PROMPT 1>
Answer these questions from the verl page on preventing out-of-memory errors:
(a) What memory fraction does it give for inference, and what fraction for training?
(b) At what point does the aggressive cache clearing stop retrying?
(c) What cost of CPU offload does it name as a trade-off?
PROMPT 2> Please write the next part of the verl page on preventing out-of-memory errors, picking up after its final line.

Heuristic:Volcengine Verl Inplace Operations OOM Prevention
Metadata:
- Sources: Repo|verl|https://github.com/volcengine/verl
- Domains: Optimization, Debugging
- Last Updated: 2026-02-07 17:00 GMT
Overview
Use in-place tensor operations and aggressive cache clearing to prevent OOM during RL training of LLMs.
Description
verl employs several memory optimization strategies: (1) In-place division for logits to avoid allocating temporary tensors; (2) Aggressive cache clearing with retry logic that stops when less than 1GB is freed; (3) Memory fraction management (95% for inference, 90% for training); (4) Reference policy forced to CPU offload to save GPU memory.
Usage
Apply these patterns when encountering OOM errors during training, especially with large batch sizes or long sequences.
The Insight
- Action 1: Use
tensor.div_(value)instead oftensor / valuefor large logit tensors - Action 2: Call
aggressive_empty_cache()between training and rollout phases - Action 3: Force reference policy to CPUOffload
- Trade-off: In-place ops prevent gradient computation through that path. CPU offload adds transfer latency.

(Collected data)
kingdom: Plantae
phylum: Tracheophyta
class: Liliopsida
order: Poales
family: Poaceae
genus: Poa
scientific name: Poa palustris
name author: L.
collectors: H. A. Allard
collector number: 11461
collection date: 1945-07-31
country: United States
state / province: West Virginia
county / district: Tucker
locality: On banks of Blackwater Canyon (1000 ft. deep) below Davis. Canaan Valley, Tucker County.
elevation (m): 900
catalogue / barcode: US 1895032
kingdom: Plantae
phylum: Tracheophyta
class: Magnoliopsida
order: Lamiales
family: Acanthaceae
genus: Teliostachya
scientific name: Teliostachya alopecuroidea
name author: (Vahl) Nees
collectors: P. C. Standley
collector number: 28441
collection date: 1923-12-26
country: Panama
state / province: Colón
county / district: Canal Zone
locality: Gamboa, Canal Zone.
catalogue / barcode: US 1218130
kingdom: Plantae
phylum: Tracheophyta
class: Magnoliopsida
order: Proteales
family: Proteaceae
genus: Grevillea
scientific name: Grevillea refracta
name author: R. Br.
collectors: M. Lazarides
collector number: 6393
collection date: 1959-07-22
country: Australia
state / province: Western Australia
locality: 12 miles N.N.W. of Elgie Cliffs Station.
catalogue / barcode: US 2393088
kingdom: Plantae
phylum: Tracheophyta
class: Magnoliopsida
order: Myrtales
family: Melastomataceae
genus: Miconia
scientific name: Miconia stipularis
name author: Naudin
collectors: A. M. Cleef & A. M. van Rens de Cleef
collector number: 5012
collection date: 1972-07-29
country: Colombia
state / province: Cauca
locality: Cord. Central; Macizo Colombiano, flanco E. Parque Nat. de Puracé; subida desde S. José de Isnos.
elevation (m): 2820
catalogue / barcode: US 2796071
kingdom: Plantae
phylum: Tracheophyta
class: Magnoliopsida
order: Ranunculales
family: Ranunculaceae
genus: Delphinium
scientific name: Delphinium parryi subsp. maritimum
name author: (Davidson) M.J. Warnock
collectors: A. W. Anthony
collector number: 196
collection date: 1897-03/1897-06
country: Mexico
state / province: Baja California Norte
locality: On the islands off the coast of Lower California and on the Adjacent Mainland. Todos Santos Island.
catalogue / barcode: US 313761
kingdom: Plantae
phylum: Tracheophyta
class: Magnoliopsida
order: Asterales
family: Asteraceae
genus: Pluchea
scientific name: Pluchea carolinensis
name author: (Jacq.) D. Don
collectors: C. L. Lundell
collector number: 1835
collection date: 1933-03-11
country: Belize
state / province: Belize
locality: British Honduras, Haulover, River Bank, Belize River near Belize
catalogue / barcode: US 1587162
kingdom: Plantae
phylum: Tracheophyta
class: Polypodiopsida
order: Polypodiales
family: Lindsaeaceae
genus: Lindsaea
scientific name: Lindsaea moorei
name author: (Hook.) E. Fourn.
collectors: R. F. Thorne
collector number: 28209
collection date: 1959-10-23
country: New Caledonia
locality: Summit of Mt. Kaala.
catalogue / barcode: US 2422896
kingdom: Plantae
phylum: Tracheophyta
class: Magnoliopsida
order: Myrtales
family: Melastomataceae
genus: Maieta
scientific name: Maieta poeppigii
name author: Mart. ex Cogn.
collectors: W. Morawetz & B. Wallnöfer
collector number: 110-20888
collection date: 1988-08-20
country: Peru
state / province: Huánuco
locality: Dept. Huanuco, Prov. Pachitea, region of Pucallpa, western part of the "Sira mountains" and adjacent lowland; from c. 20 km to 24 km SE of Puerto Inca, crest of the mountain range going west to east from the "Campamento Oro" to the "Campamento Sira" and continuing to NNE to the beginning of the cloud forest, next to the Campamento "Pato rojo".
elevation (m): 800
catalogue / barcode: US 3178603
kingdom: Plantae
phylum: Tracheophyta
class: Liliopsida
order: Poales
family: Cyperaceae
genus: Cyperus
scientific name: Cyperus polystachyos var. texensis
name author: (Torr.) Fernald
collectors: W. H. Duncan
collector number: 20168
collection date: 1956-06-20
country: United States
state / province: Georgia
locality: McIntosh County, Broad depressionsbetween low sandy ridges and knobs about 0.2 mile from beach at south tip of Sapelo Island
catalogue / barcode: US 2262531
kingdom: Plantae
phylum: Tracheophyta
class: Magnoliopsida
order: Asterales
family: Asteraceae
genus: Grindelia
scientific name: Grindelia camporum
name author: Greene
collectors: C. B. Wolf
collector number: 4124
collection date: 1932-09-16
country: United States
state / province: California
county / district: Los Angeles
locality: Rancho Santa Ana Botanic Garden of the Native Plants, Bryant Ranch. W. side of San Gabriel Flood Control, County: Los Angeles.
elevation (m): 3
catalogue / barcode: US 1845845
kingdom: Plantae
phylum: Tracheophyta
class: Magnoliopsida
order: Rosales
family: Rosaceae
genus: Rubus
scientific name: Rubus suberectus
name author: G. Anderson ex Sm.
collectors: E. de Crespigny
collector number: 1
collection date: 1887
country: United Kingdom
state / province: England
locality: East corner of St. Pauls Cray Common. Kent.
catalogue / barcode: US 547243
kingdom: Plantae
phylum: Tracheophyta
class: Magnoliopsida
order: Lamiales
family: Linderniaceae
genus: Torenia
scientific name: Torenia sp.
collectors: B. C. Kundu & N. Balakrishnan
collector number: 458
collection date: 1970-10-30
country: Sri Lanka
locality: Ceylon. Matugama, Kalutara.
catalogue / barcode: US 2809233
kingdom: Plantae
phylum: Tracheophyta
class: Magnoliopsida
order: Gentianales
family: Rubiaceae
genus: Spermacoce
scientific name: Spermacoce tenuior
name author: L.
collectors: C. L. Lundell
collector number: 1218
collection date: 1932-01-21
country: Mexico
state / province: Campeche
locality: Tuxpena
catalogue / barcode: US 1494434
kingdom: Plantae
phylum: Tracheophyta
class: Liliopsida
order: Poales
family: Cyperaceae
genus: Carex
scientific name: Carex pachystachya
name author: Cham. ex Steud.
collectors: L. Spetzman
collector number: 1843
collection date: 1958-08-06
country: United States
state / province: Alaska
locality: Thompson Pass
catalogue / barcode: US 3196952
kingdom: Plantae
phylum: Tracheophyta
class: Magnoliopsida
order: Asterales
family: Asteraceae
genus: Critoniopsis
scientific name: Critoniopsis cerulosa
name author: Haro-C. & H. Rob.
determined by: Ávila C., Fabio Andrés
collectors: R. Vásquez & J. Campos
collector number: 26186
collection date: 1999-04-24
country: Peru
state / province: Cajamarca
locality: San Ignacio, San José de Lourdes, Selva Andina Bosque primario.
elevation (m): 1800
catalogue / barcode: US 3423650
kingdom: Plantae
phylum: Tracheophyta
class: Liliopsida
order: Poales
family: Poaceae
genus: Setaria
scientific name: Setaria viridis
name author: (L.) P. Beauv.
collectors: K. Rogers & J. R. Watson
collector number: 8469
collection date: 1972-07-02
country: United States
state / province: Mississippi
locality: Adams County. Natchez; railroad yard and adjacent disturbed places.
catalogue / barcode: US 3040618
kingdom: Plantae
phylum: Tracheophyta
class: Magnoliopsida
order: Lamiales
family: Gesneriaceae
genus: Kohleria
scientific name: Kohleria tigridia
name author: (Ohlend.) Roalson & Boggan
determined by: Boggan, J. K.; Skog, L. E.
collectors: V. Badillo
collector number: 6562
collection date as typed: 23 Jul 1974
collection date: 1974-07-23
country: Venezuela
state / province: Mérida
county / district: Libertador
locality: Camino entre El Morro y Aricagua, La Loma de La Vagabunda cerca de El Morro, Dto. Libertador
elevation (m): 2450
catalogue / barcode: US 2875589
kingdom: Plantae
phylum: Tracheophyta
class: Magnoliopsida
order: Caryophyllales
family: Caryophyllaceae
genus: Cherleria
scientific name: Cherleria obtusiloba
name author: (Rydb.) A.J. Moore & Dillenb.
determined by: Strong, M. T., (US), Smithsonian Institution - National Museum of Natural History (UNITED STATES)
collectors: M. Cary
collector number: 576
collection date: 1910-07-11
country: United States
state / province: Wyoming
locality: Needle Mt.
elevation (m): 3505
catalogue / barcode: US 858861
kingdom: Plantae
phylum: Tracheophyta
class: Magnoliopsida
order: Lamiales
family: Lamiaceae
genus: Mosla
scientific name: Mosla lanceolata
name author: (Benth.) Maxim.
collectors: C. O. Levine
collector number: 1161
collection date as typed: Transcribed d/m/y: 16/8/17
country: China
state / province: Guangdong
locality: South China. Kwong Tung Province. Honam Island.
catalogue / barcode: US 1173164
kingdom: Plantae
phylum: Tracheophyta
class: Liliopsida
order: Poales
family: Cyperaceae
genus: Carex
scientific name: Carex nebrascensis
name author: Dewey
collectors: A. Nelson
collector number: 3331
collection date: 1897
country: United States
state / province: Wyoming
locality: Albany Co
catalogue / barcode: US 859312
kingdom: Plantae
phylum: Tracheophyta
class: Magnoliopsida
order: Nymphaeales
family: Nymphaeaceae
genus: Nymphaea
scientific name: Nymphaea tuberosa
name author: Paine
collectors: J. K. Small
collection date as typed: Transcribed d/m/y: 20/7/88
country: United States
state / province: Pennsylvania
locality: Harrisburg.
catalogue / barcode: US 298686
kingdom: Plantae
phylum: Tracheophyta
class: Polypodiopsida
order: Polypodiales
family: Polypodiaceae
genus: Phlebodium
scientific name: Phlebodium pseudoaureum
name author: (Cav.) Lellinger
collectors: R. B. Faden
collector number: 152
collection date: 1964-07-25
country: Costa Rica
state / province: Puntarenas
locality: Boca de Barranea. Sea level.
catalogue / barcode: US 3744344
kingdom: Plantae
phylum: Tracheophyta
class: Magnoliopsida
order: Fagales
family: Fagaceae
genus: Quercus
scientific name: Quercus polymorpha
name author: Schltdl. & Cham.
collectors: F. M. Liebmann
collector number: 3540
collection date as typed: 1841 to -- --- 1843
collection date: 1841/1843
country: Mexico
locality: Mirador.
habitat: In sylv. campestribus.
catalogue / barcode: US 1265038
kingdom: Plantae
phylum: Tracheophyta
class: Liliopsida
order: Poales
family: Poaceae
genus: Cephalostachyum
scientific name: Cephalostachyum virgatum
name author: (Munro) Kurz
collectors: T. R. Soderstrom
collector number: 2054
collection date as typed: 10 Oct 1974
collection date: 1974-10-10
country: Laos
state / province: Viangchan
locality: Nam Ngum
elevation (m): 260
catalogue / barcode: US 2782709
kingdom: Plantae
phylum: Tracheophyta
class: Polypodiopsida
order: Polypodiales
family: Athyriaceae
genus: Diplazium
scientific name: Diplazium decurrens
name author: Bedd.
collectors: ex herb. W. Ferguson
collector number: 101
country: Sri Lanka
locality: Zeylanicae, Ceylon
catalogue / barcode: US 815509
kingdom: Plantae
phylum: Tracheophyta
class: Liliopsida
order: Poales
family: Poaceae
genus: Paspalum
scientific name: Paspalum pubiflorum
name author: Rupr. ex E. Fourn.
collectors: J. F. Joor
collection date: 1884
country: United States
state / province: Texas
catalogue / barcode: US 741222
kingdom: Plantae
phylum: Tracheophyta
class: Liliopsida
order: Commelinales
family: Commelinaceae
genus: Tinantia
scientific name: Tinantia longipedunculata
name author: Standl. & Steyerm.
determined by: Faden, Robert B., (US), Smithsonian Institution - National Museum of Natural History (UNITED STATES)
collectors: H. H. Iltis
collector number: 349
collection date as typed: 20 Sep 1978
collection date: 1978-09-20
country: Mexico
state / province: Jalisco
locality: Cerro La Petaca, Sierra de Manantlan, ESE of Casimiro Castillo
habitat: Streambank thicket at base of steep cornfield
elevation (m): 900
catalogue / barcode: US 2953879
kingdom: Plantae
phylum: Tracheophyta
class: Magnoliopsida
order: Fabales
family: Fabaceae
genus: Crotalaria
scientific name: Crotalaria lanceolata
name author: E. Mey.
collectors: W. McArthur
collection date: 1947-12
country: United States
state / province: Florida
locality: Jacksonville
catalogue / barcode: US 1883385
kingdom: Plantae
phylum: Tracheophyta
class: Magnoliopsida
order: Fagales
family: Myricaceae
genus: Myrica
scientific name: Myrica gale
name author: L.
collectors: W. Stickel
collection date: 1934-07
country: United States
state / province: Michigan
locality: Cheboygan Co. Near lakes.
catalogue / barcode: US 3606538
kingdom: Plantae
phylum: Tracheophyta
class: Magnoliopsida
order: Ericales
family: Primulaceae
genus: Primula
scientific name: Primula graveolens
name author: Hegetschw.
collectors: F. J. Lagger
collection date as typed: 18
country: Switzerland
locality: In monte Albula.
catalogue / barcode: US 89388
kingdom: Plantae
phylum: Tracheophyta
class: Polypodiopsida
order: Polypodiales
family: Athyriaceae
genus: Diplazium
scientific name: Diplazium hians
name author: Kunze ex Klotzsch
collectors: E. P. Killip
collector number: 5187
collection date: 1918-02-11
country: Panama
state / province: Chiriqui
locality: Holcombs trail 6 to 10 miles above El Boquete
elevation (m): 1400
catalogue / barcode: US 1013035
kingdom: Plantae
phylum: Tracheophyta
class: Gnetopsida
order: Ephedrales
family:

TASK OUTPUT 1>
(a) 95% for inference and 90% for training.
(b) It stops when less than 1GB is freed.
(c) CPU offload adds transfer latency.

TASK OUTPUT 2>
Reasoning
LLM logit tensors are massive (batch × seq_len × vocab_size). Creating a temporary copy during division can trigger OOM. In-place operations modify the tensor directly. The aggressive cache clearing retries up to 3 times but stops early if less than 1GB is freed (diminishing returns). Reference policy does not need gradients, so CPU offload is free from a correctness perspective.
Code Evidence
From verl/utils/torch_functional.py:674:
logits = logits.div_(temperature) # inplace operation to avoid OOM
And from verl/utils/memory_utils.py:72-74:
# Stop retrying if little memory was freed
if reserved_freed < 1024**3: # less than 1GB
break
And from verl/workers/fsdp_workers.py:522:
# We force reference policy to use CPUOffload to save memory.